El chófer de Dick le dejó ante las oficinas de Sam Cohén, en Lincoln’s Inn Field, pocos minutos antes de las ocho de la mañana siguiente. El abogado se levantó de la silla para saludar a su cliente cuando entró en la habitación. Indicó una cómoda butaca al otro lado de la mesa.

Dick abrió el maletín incluso antes de sentarse. Sacó la carta y se la pasó a Sam. El abogado la leyó despacio antes de dejarla sobre el escritorio delante de él.

– He estado pensando en el problema toda la noche -dijo-, y he hablado con Anna Rentoul, nuestra experta en divorcios. Me ha confirmado que Symonds solo se ocupa de disputas matrimoniales, de modo que lamento decir que tendré que hacerte algunas preguntas de índole personal.

Dick asintió en silencio.

– ¿Alguna vez has hablado de divorcio con Maureen?

– No -contestó Dick con firmeza-. Discutimos de vez en cuando, pero ¿qué pareja con veinte años a las espaldas no lo hace?

– ¿Nada más que eso?

– En una ocasión amenazó con dejarme, pero creía que eso era agua pasada. -Dick hizo una pausa-. Me sorprende que no haya hablado del asunto conmigo antes de consultar a un abogado.

– Suele pasar -dijo Sam-. Más de la mitad de los maridos que reciben una demanda de divorcio no se lo veía venir.

– Yo pertenezco a esa categoría, no cabe duda -admitió Dick-. ¿Qué debo hacer?

– Poco puedes hacer antes de que ella presente la solicitud, y no creo que vayas a ganar nada sacando el tema a colación. Sin embargo, eso no quiere decir que no debamos prepararnos. ¿Por qué motivos puede solicitar el divorcio?

– No se me ocurre ninguno.

– ¿Tienes algún lío?

– No. Bien, sí, una aventura con mi secretaria… pero nada importante. Ella cree que va en serio, pero pienso sustituirla en cuanto se haya firmado el contrato del gaseoducto.

– Así pues, ¿el acuerdo sigue adelante?

– Sí, por eso necesitaba verte con tanta urgencia -contestó Dick-. He de estar de vuelta en San Petersburgo el 16 de mayo, cuando ambas partes firmarán el contrato. -Hizo una pausa-. El presidente Putin asistirá a la ceremonia.

– Felicidades -dijo Sam-. ¿Cuánto te supondrá eso?

– ¿Por qué lo preguntas?

– Porque tal vez no seas la única persona que desea ver el negocio concluido.
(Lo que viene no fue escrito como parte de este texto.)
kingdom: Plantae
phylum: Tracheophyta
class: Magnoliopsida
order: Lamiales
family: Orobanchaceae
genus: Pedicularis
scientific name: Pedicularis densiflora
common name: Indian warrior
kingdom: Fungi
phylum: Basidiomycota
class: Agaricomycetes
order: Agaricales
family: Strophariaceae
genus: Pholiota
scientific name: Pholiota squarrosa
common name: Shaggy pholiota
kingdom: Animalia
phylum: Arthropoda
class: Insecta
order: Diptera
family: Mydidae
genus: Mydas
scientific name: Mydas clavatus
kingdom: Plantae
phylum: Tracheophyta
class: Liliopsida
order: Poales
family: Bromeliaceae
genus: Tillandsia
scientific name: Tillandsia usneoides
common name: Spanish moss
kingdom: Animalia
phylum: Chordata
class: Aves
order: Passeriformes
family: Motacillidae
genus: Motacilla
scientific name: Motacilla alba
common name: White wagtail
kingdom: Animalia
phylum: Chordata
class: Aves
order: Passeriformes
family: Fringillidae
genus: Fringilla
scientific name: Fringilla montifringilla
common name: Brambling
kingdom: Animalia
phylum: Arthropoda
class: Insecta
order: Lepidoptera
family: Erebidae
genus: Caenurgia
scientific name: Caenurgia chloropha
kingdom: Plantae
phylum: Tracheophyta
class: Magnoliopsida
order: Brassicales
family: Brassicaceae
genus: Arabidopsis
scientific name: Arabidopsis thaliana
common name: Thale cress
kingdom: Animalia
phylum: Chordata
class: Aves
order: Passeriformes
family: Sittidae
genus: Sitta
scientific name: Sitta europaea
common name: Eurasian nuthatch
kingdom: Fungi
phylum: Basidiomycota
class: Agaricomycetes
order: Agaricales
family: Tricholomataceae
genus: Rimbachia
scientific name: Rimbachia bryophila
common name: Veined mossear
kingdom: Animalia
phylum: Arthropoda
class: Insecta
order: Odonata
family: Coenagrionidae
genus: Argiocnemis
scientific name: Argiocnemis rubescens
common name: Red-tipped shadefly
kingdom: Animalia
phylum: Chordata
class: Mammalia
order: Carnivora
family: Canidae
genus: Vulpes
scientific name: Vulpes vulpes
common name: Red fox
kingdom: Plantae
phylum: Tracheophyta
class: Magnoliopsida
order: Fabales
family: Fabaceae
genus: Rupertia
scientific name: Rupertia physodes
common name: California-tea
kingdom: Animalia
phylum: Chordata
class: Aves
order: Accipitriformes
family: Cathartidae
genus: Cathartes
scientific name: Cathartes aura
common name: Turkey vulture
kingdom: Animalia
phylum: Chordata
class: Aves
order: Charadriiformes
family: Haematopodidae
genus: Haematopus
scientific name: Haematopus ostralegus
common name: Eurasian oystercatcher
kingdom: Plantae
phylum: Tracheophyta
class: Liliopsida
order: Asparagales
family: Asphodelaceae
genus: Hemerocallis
– Unos sesenta millones… -respondió Dick con tono vacilante-… para la empresa.

– ¿Aún posees el cincuenta y uno por ciento de las acciones?

– Sí, pero siempre podría ocultar…

– Ni se te ocurra -le interrumpió Sam-. No podrás ocultar nada si Symonds se ocupa del caso. Olfateará hasta el último penique, como los cerdos que localizan trufas, y si el tribunal descubre que has intentado engañarlo, el juez sentirá todavía más compasión por tu esposa. -El abogado hizo una pausa, miró a su cliente y repitió-: Ni se te ocurra.

– Entonces, ¿qué debo hacer?

– Nada que despierte sospechas. Dedícate a tus asuntos como de costumbre, como si no tuvieras ni idea de lo que está tramando. Entretanto yo consultaré con un asesor y así al menos estaremos mejor preparados de lo que el señor Symonds imagina. Y una cosa más -agregó Sam, y de nuevo miró fijamente a su cliente-; basta de actividades extramatrimoniales hasta que el problema se haya solucionado. Es una orden.

Dick no perdió de vista a su esposa durante los días siguientes, pero esta no dio señales de estar tramando algo. En todo caso, hizo gala de un interés inusitado por el resultado del viaje a San Petersburgo y, mientras cenaban el jueves por la noche, le preguntó si la junta había tomado una decisión.